Introducing McCain at a campaign event in York, Pa., Lieberman said the presidential race was a choice "between one candidate, John McCain, who has always put the country first, worked across party lines to get things done, and one candidate who has not."

That makes Obama, by insinuation, someone who doesn't always put his country first. This dishonorable strategy is beneath a candidate who once had higher standards. It sounds more like a job for the old House Un-American Activities Committee, which was disbanded in 1975.

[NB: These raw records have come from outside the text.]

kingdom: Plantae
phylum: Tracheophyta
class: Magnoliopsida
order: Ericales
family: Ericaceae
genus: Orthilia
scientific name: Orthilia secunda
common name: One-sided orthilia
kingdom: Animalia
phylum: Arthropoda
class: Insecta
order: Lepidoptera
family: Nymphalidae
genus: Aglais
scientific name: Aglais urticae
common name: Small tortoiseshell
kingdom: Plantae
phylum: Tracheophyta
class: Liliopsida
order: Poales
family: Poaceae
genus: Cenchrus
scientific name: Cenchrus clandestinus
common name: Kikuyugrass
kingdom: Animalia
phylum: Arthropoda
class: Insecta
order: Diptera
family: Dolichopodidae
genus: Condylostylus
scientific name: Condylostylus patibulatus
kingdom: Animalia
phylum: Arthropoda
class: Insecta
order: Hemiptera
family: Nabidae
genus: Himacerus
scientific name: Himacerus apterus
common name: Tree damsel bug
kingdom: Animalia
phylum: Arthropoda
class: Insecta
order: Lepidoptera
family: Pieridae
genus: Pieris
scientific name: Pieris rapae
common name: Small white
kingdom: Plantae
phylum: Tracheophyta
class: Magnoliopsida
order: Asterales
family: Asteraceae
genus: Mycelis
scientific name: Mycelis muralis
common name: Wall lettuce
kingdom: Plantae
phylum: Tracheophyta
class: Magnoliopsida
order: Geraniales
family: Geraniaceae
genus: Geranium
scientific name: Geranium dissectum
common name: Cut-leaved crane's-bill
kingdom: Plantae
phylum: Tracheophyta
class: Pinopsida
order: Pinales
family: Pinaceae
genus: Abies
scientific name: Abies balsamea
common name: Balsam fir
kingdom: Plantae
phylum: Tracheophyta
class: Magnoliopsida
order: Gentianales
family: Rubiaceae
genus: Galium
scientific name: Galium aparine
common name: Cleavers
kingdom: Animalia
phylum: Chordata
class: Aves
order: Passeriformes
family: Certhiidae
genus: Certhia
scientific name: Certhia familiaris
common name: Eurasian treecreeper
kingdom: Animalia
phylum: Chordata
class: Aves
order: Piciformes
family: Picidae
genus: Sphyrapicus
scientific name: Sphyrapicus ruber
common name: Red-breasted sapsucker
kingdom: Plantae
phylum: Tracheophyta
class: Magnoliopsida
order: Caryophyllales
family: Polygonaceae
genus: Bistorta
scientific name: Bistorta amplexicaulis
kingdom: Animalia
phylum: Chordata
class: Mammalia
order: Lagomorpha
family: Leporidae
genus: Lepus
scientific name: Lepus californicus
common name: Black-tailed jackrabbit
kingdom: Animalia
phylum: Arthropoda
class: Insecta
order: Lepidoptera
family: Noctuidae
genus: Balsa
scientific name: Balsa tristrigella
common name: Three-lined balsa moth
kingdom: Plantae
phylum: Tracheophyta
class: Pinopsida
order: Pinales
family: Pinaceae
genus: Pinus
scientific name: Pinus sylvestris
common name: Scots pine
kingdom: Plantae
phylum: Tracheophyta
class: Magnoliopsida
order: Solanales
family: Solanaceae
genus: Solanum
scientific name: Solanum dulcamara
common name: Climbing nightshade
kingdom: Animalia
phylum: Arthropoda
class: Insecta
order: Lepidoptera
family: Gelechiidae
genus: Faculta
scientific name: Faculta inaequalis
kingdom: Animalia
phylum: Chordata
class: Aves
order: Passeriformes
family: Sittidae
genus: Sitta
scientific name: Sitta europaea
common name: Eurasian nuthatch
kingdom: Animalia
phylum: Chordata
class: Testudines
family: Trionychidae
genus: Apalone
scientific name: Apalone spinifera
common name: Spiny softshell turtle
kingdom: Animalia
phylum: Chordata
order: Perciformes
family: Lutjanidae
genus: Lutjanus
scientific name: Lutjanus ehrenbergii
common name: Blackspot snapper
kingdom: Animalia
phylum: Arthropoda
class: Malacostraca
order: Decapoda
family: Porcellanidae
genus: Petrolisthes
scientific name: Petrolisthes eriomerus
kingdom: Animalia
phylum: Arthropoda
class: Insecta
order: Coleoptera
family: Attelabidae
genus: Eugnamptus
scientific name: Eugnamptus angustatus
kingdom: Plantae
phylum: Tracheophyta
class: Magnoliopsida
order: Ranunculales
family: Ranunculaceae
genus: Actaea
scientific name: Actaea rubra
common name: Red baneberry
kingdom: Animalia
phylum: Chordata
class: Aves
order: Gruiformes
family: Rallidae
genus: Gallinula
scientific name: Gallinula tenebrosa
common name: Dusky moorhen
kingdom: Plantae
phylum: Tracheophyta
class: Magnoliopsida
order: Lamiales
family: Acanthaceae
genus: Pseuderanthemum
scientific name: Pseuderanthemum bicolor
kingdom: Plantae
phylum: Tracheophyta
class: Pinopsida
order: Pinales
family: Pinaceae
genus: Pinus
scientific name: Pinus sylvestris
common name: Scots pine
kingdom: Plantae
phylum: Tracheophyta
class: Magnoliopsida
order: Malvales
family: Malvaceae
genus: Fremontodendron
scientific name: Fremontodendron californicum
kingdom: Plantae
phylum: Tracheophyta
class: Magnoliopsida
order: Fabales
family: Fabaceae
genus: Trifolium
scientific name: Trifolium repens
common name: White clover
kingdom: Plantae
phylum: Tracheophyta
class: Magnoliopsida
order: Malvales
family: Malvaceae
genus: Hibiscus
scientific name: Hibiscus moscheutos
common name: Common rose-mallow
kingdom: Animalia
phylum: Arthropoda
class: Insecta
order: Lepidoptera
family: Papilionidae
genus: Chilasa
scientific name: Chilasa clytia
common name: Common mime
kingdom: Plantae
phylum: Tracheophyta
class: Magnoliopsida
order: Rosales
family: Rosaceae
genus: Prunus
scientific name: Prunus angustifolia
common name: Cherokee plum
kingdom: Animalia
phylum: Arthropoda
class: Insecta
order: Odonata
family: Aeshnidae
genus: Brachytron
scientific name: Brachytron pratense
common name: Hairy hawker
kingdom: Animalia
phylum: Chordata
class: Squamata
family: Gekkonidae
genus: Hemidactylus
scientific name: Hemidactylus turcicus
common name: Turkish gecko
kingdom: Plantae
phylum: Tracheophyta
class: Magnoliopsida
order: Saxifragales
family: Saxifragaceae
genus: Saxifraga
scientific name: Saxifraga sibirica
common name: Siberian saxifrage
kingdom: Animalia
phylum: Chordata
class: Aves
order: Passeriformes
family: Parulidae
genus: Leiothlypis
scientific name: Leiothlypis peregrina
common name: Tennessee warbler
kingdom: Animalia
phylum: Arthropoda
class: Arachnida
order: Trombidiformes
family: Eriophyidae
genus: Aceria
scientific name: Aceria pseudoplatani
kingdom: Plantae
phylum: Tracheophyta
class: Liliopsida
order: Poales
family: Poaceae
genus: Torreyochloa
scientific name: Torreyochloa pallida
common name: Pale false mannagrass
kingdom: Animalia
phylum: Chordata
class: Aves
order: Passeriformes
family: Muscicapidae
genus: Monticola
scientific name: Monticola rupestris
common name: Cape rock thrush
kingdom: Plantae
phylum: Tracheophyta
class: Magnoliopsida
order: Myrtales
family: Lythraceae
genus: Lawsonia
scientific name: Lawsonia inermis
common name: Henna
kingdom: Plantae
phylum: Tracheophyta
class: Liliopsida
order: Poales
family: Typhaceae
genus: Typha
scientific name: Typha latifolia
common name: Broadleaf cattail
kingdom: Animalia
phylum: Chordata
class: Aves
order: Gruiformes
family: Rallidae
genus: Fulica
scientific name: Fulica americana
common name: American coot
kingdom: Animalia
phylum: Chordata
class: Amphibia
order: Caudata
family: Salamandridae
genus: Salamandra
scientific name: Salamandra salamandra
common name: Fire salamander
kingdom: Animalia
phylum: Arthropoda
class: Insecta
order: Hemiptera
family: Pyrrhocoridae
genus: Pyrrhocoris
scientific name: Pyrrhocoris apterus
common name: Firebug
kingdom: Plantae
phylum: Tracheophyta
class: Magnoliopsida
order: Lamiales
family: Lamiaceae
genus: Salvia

In recent weeks, McCain's campaign falsely claimed that Obama wouldn't visit wounded U.S. soldiers because there were no TV cameras. Then McCain said he was "proud" of a campaign ad comparing Obama to Britney Spears. Real honorable, John.

Now, a new book by the same author who did a hatchet job on John Kerry in 2004 further exploits the suspicion among some that Obama is less than a full U.S. citizen. At its worst, this view manifests itself among the willfully ignorant who believe Obama is a sleeper Muslim with a secret allegiance to Islam.

It's a tactic that Clinton's top adviser urged her to pursue in the Democratic primary. In March 2007, adviser Mark Penn wrote a memo detailing Obama's perceived weaknesses, according to a recent article in the Atlantic magazine.

"His roots to basic American values and culture are at best limited," Penn wrote. "I cannot image America electing a president during a time of war who is not at his center fundamentally American in his thinking and in his values."

Clinton, to her credit, didn't go there. But McCain and his surrogates are showing a willingness to do whatever it takes to get elected, adopting Penn's line.

The smear against Obama obviously has Democrats worried. The Pennsylvania AFL-CIO recently sent a glossy mailer to union households seeking to clarify rumors, lies and innuendo being spread mainly about Obama through the Internet. The bullet points include:

Does he wear a flag pin on his lapel? Yes, but not always. Sometimes he wears a Senate pin, or a breast-cancer awareness pin, or - gasp - no pin at all.

Is he a Christian? Yes, a "committed Christian."

Was he sworn in on the Bible? Yes, his personal family Bible (in fact, that's Vice President Cheney, a known Christian, standing with him in the photo)!

Was Obama born in America? Yes, in Honolulu, Hawaii, on Aug. 4, 1961.

Does he place his hand over his heart when he says the pledge? Yes.

This is Democrats talking to Democrats, in 2008. But the questions are reminiscent of the commie-hunting era of the 1950s.

Voters deserve a higher level of debate in the campaign. There are two wars to finish, a faltering economy, rising home foreclosures, soaring energy costs, and a retirement system headed toward insolvency, to name just a few of the challenges for the next president.

McCain should refocus his campaign on those issues, instead of raising false questions about patriotism and Paris Hilton.